START Input records

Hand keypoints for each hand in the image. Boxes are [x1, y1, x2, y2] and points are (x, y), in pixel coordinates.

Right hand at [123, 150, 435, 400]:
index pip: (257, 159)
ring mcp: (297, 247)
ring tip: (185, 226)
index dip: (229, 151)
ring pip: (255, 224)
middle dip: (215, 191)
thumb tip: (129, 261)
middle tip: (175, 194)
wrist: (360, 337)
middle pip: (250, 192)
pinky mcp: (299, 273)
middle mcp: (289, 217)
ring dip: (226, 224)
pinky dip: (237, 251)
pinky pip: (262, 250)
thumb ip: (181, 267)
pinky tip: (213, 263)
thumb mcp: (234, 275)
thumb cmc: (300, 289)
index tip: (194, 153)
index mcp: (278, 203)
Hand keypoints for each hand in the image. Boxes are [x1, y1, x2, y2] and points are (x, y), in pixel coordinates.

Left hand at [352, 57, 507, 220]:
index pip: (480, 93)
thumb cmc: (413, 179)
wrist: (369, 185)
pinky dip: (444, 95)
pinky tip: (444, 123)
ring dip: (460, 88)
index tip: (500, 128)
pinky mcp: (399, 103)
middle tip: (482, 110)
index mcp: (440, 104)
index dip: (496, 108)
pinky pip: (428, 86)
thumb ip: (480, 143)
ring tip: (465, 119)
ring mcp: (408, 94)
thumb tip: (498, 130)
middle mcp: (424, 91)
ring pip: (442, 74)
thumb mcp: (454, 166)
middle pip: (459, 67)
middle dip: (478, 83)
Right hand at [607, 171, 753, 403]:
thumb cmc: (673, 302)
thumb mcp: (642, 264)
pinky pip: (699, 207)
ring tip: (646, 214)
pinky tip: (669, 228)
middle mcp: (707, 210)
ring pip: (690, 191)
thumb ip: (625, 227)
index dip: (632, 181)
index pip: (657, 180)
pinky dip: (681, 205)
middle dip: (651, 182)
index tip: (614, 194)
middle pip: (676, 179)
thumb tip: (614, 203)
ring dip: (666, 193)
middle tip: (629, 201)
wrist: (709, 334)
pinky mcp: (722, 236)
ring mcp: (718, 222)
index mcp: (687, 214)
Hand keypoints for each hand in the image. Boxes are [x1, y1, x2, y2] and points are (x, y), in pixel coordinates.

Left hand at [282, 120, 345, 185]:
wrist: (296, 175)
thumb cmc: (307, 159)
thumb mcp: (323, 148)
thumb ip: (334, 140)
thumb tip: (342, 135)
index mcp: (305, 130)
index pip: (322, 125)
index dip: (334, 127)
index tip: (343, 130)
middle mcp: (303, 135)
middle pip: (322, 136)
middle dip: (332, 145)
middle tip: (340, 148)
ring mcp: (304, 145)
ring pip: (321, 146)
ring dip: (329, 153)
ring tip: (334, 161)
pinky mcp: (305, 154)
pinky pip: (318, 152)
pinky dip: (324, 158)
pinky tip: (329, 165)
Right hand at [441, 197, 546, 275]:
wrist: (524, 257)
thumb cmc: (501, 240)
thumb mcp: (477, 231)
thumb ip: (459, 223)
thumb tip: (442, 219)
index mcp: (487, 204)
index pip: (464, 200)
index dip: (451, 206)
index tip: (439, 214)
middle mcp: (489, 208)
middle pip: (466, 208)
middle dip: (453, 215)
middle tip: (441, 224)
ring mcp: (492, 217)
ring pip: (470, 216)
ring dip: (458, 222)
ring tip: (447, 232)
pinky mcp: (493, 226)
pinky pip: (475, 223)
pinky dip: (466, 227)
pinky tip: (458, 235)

END Input records
START Input records

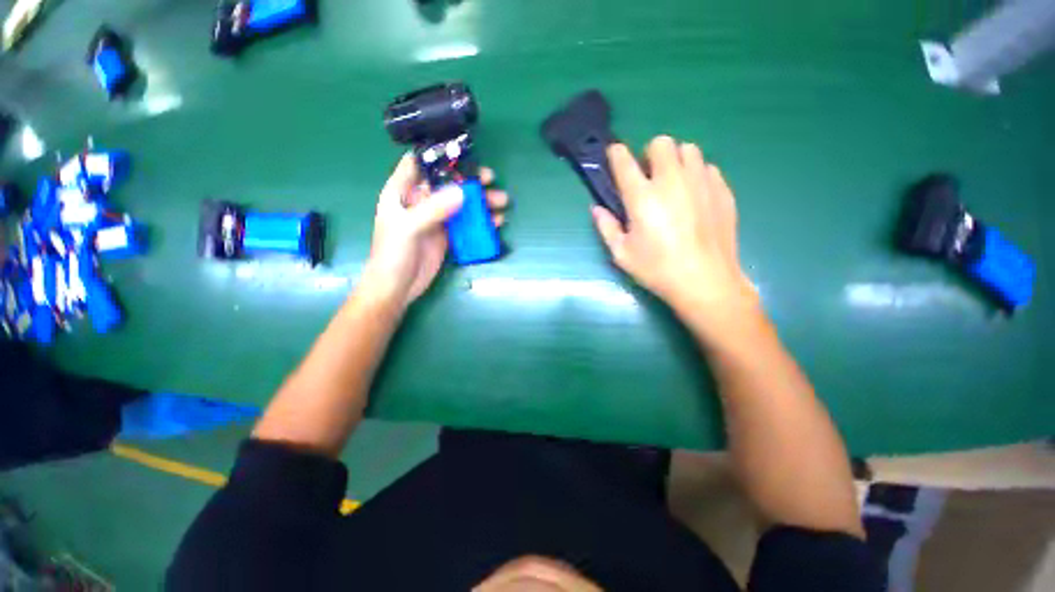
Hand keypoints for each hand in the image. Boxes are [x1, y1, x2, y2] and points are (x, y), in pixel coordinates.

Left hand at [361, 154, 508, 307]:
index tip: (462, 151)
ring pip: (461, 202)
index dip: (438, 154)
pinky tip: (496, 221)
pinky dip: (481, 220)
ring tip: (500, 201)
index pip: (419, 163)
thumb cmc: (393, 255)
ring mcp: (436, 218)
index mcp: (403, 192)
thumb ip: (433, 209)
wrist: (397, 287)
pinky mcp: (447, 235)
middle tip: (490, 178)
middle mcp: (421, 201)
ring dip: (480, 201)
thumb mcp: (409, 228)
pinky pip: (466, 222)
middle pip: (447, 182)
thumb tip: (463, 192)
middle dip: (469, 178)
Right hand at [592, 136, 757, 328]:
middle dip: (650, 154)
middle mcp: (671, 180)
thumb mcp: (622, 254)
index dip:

END Input records

What the task asks: In the listing above, find the line with "thumb ip: (625, 227)" and the line with "pinky mcp: (722, 236)", then reproduce both and every line between them exactly.

Solution for this exercise:
thumb ip: (625, 227)
index dip: (632, 181)
index pip: (657, 180)
pinky dip: (681, 205)
middle dip: (651, 182)
index tip: (614, 194)
middle pip: (676, 179)
thumb tip: (614, 203)
ring dip: (666, 193)
middle tip: (629, 201)
wrist: (709, 334)
pinky mcp: (722, 236)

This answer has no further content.